Bij de beoordeling van de stellingen van de inspecteur dient te worden vooropgesteld dat ingevolge het arrest van de Hoge Raad van 23 september 1992, BN 1993/193*, bij de beoordeling van de vestigingsplaats van een lichaam in het algemeen ervan moet worden uitgegaan dat de werkelijke leiding van het lichaam behoort bij zijn bestuur, en de vestigingsplaats overeenkomt met de plaats waar dit bestuur zijn leidinggevende taak uitoefent. Wanneer echter aannemelijk is dat de werkelijke leiding van het lichaam door een ander wordt uitgeoefend dan het bestuur, kan er aanleiding zijn als vestigingsplaats van het lichaam aan te merken de plaats van waaruit die ander de leiding uitoefent. Uit genoemd arrest leidt het Hof, toegepast op het onderhavige geschil, af dat het aan de inspecteur is feiten en omstandigheden te stellen en aannemelijk te maken waaruit volgt dat de feitelijke leiding van belanghebbende in de onderhavige jaren niet werd uitgeoefend door het statutaire bestuur, maar vanuit het concernhoofdkantoor in Nederland.

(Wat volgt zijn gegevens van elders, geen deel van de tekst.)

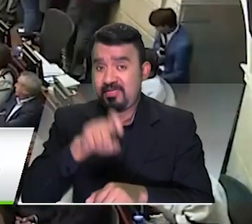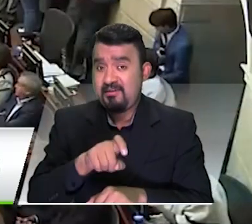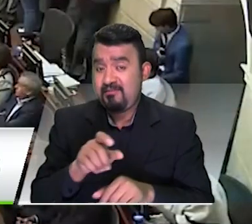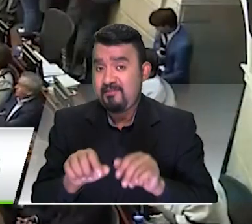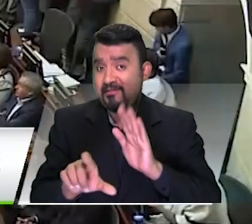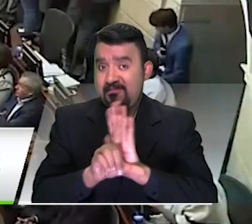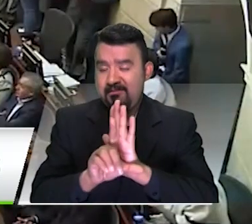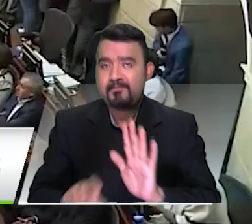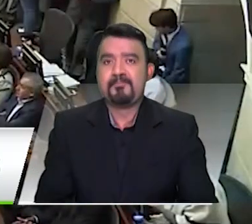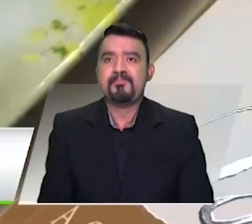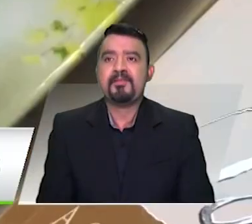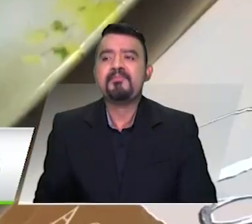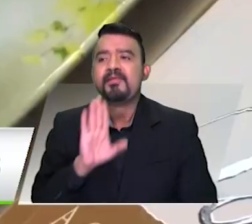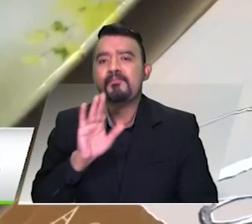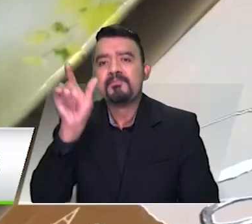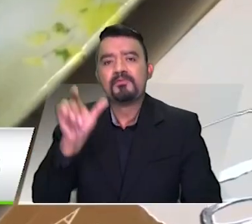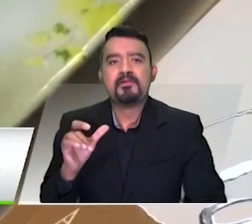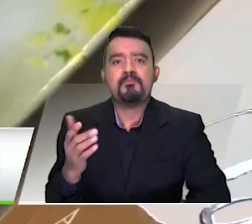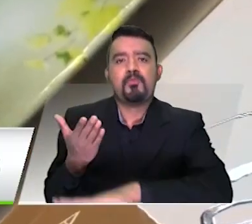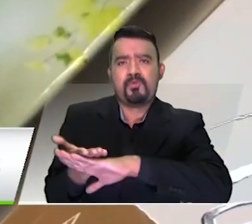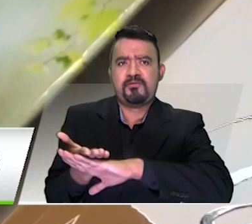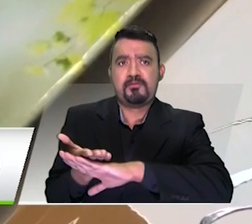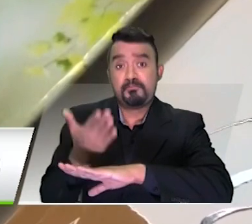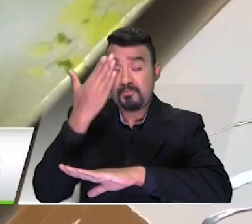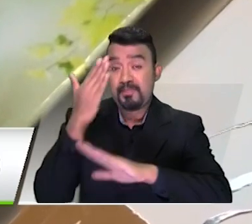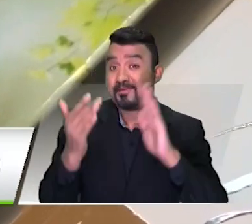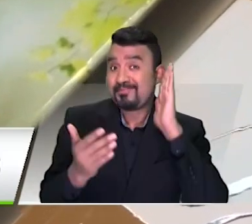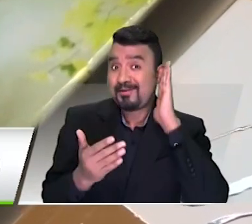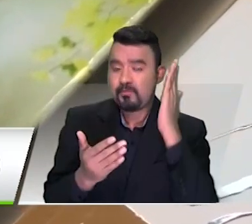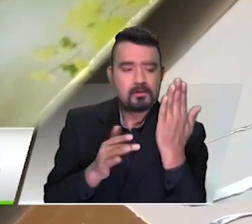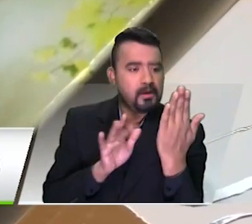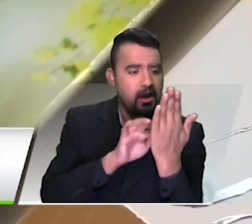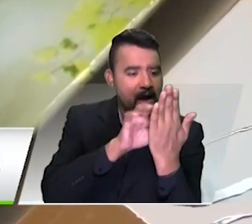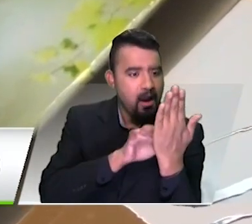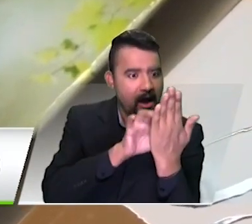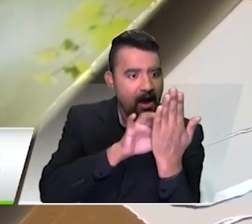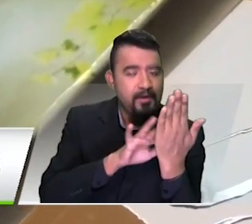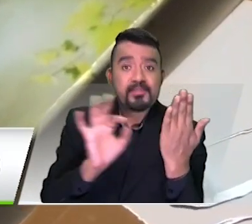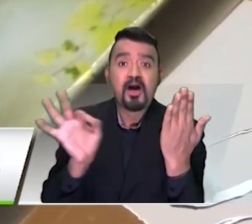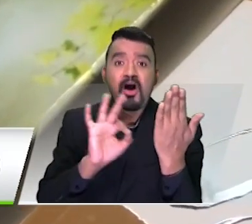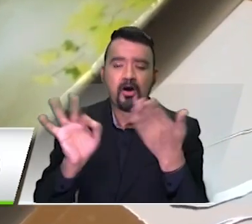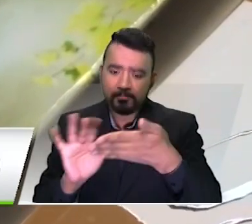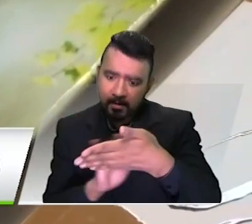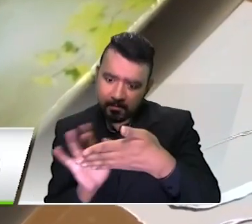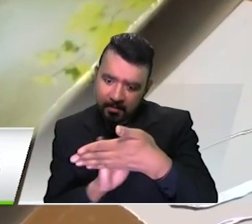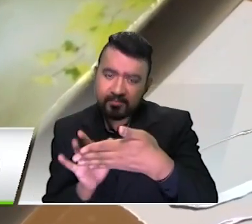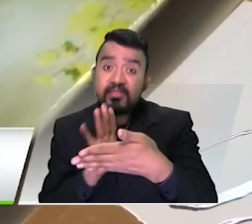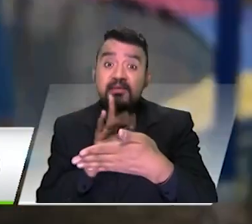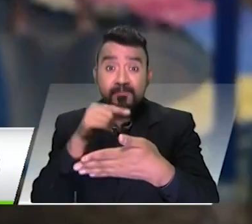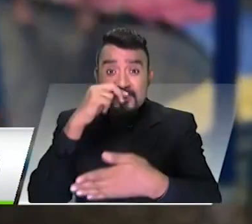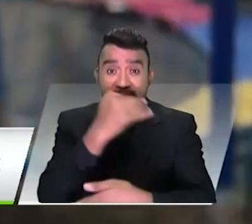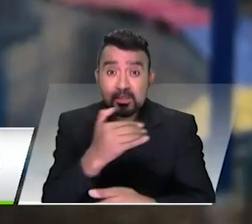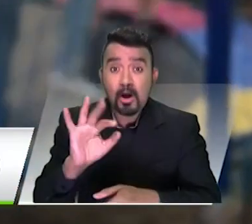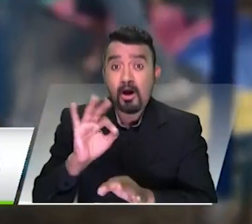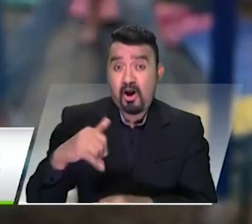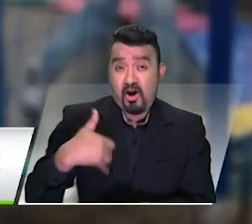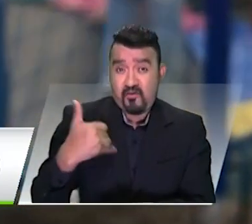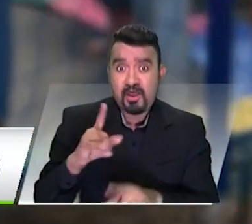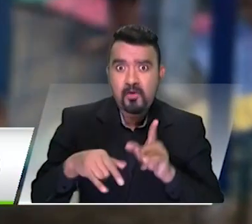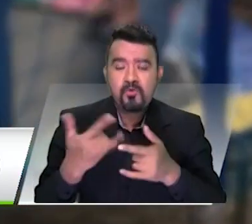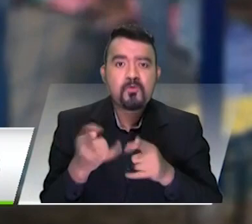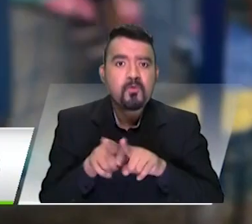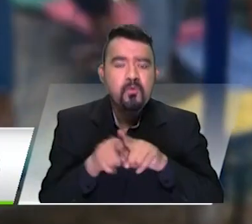presentados por el autor de la ley está que el uso de estos dispositivos puede producir problemas de salud mental en niños y jóvenes, como trastornos de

Voorts dient te worden vooropgesteld dat bij de beoordeling van de plaats waar de werkelijke leiding van een tot een concern behorende vennootschap als belanghebbende wordt uitgeoefend, moet worden uitgegaan van de werkzaamheden die zij krachtens haar statutaire doelstelling en haar economische taakstelling feitelijk verricht (haar kernactiviteiten). Beslissend voor de plaats van werkelijke leiding is derhalve niet de vraag of de concernleiding in algemene zin sturingsbevoegd is ten aanzien van belanghebbende - zoals bij een (internationaal) concern reeds op grond van de aandeelhoudersrelatie, en met het oog op de vereiste (strategische) coördinatie, doorgaans het geval zal zijn - maar of de concernleiding met betrekking tot de kernactiviteiten van belanghebbende zodanig sturend optreedt dat niet meer kan worden gezegd dat die kernactiviteiten door belanghebbende zelf en onder leiding van haar eigen statutaire bestuur worden uitgeoefend.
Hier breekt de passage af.